# The task
The lines to copy are those in the listing below that contain the word "Newsmatics".

# Dataset records
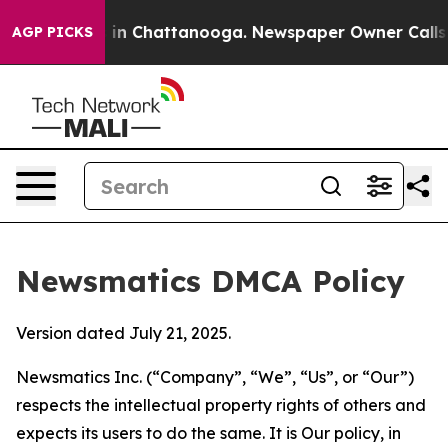
e
Chaos in Chattanooga. Newspaper Owner Calls the P
AGP PICKS
Newsmatics DMCA Policy
Version dated July 21, 2025.
Newsmatics Inc. (“Company”, “We”, “Us”, or “Our”)
respects the intellectual property rights of others and
expects its users to do the same. It is Our policy, in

# Expected answer
Newsmatics DMCA Policy
Newsmatics Inc. (“Company”, “We”, “Us”, or “Our”)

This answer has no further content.